Equally important to more informed treatment approaches are efforts aimed at mitigating the environmental factors driving addiction. Insufficient social support systems and stressful or dangerous surroundings during childhood can greatly increase an individual’s susceptibility to developing a dependency upon trying an addictive drug.
Evidence shows that negative reinforcement (punishment) has less power in disincentivizing addictive behaviors than positive reinforcement (reward). Drug addiction operates partially through a form positive reinforcement as many of these substances activate reward circuitry upon their use. This in turn incentivizes the brain to continue to seek the drug out.
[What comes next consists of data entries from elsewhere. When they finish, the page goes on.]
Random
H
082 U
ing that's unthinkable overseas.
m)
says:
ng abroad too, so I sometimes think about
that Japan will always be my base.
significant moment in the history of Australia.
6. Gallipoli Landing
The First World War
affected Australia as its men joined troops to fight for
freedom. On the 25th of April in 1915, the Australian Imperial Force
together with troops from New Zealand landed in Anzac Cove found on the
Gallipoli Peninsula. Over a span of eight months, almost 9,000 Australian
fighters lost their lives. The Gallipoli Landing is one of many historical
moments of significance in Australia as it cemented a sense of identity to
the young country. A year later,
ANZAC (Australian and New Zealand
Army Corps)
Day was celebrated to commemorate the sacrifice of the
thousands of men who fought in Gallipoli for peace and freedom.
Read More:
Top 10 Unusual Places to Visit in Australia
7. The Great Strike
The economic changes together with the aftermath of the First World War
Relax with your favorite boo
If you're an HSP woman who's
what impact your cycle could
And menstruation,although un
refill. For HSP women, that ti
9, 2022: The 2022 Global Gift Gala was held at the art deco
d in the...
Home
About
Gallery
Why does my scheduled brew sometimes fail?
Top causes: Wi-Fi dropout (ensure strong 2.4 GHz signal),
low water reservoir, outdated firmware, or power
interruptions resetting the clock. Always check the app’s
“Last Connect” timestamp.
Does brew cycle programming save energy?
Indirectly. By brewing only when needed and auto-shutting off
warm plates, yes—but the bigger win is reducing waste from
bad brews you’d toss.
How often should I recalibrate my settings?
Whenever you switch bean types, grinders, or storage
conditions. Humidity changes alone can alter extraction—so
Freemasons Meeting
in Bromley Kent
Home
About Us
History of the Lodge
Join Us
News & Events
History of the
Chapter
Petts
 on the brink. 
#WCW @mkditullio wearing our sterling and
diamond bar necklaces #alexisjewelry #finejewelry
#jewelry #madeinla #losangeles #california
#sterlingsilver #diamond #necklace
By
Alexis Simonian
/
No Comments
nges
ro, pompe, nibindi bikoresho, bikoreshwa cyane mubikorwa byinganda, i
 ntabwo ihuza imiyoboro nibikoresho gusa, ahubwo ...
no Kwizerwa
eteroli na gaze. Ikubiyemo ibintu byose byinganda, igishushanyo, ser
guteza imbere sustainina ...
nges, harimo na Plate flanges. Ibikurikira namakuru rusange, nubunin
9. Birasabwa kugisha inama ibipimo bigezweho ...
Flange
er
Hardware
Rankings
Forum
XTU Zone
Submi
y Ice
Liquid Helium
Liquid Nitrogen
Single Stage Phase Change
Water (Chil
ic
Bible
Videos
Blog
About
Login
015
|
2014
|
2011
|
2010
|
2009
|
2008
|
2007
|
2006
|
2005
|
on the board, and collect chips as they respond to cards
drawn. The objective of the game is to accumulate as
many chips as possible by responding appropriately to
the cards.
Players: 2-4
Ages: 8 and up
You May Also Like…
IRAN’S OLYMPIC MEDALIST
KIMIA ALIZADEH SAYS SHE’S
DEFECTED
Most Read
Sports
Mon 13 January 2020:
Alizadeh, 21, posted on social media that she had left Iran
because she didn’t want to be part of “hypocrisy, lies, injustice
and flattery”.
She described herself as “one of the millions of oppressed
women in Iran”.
Providing small, immediate rewards for sobriety can serve as a replacement reward system and provides the brain with the best chances of beating relapse. Recent trials have shown remarkable improvements in abstinence when addicts are provided with small vouchers for food or entertainment upon proof of sobriety in a urine test.
Modest sums of money diverted to these sorts of programs could decrease the substantial costs of repeated detoxification and overdose treatments on the healthcare system.
Funding strict penalization policies for addicts has been proven to not work. It is time to support victims of this crisis instead of continuing the current neglect. A culture shift is absolutely necessary.
In recent decades, society has successfully begun to respect alcoholism through an understanding that its victims often need a strong, lifelong support system to keep clean.
The stigma once associated with the disease is diminishing. Why must addiction to opiates and other drugs of abuse be viewed differently?